AA Urban Formations Symposium Shanghai July 23, 2014

On Wednesday July 23rd 2014, Alvin Huang of Synthesis Design + Architecture will be joining a diverse panel of contemporary global design thinkers for the Urban Formations Symposium hosted by the AA Visiting School Shanghai at the HKU Shanghai Study Center. The event is organized by Tom Verebes.


In a series of brief presentations by leading international experts, followed by a moderated discussion, this symposium will investigate the multifarious ways in which architects and urbanists interact with the forces shaping cities in the twenty-first century. The future of urbanity is increasingly indeterminable, contingent on the complex association of diverse environmental, economic, social and political influences. Within the highly mobile context of China’s seemingly unrelenting urbanisation, the theme of this event targets the paradox of top-down design mechanisms and emergent, formative processes.


The new frontiers of theoretical innovation in architecture and urbanism emanate from the discipline’s haptic experimentation with emerging design technologies and methodologies, and their diverse epistemologies.

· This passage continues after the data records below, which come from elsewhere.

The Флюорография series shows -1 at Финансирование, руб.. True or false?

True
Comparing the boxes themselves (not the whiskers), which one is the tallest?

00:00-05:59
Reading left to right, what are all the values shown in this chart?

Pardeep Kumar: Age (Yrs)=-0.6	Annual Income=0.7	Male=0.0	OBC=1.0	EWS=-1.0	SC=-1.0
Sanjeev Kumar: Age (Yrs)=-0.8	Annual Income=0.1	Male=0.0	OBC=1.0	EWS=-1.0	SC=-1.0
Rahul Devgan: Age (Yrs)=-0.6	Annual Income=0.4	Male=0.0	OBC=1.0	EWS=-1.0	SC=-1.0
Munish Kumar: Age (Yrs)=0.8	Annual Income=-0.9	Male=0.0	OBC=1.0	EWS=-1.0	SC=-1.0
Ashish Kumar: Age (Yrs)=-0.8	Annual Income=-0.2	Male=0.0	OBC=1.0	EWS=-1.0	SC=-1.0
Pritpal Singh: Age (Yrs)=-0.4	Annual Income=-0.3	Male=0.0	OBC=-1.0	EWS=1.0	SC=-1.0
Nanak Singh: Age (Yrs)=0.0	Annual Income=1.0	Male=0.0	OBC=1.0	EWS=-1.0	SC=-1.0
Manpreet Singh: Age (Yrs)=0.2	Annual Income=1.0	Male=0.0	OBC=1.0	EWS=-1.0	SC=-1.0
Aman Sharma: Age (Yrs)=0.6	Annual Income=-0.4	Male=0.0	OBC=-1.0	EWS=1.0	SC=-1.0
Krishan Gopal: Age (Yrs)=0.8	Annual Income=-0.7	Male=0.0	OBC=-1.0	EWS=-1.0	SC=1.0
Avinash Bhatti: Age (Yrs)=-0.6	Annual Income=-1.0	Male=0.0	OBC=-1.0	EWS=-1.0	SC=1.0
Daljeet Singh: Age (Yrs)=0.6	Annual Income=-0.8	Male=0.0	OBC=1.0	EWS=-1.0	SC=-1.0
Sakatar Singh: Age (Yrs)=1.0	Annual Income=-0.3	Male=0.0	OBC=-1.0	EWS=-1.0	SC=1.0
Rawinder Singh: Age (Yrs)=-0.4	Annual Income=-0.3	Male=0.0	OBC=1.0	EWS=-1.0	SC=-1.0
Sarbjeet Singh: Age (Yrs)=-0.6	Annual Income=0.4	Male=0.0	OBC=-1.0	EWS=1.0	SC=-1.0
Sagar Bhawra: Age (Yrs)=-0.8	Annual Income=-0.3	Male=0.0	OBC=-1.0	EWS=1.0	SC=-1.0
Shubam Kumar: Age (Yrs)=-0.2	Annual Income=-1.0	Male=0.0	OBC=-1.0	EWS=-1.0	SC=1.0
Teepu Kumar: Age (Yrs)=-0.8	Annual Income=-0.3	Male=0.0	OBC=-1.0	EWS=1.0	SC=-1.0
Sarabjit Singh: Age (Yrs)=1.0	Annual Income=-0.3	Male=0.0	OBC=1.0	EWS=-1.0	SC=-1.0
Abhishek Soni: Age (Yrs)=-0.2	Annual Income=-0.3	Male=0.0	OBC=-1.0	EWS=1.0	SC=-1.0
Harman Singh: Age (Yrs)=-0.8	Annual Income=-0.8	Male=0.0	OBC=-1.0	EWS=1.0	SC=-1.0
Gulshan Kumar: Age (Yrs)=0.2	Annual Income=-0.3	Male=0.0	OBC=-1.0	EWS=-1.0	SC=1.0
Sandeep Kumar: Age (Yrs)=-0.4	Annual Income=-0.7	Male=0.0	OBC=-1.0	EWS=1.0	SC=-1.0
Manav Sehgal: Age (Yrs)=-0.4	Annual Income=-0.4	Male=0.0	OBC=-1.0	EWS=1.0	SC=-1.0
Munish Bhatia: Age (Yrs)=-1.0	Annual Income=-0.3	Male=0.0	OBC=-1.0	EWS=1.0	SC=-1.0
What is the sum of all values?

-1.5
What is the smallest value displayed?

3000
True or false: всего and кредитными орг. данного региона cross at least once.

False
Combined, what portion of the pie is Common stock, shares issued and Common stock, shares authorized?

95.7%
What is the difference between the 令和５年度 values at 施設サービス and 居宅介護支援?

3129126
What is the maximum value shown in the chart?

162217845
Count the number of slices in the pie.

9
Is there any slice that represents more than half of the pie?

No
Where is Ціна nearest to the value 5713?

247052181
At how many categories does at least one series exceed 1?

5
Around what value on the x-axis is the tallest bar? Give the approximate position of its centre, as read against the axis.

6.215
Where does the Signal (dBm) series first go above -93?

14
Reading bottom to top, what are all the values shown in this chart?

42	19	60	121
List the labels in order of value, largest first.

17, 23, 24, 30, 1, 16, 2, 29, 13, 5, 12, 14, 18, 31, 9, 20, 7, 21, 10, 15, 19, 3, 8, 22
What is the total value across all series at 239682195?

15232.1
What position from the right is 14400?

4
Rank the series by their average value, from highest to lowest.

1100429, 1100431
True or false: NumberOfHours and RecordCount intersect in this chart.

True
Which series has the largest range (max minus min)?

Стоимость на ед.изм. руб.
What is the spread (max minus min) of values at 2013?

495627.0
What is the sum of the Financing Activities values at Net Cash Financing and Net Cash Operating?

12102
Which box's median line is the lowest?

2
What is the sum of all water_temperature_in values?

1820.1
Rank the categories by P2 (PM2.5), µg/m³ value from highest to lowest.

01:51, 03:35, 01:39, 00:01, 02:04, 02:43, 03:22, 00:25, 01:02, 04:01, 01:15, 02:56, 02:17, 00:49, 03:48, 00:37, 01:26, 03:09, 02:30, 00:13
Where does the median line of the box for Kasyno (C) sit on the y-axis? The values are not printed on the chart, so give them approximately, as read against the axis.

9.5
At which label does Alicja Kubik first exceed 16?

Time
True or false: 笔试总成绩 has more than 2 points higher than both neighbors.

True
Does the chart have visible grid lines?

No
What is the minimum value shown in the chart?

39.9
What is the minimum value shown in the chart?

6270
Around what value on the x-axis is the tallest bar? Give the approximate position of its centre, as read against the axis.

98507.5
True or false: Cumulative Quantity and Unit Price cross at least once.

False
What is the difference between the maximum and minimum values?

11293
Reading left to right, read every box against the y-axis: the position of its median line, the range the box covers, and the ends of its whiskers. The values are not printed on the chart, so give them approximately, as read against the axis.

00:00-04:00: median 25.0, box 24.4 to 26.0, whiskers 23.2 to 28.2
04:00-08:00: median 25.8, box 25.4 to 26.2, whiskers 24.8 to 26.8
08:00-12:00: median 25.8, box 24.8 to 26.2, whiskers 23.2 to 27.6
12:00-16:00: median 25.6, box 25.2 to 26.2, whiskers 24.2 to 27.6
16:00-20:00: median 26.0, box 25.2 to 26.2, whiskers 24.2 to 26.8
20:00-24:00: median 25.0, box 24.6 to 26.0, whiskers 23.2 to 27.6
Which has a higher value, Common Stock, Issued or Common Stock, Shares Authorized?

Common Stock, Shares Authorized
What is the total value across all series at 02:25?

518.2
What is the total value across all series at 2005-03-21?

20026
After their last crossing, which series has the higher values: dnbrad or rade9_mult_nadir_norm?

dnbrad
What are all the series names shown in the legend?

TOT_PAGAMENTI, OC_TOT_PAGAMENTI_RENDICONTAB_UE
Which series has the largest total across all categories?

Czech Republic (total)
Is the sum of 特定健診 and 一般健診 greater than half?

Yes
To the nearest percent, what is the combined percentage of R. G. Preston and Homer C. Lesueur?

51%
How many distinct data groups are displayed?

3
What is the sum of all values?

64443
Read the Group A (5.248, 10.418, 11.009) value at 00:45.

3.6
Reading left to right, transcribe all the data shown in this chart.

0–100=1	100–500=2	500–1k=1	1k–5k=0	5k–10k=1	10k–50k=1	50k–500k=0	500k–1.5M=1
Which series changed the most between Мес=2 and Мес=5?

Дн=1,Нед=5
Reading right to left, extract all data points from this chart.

This symposium focuses on explicating generative, algorithmic and parametric design approaches to complex urban formation and adaptation, around which two sessions of presentations and round table discussions will be organised. In the first session, this event will raise questions concerning urban formation, growth and transformation. It is through bottom-up formative processes from which the deep structure of generative spatial logic emanates. In this light, the association of formative and evolutionary approaches in urbanism and architecture to the adaptive and resilient capacities of urbanism, leads to a paradox between the endurance, obsolescence and the inevitability of urban change. In a second symposium session, presenters will address the varied challenges faced within the context of China’s rapid urbanisation, targeting the making of cities with distinct urban characters, as alternatives to the generic, uniform and monotonous spatial qualities of contemporary Chinese urbanism. At the core of an agenda pursuing the distinctness of cities in the twentieth century, is a confrontation with the pre-eminent twentieth century Fordist model of standardized and repetitive production, as well as its alternative, to materialise the custom formation of differentiated and specific urbanism.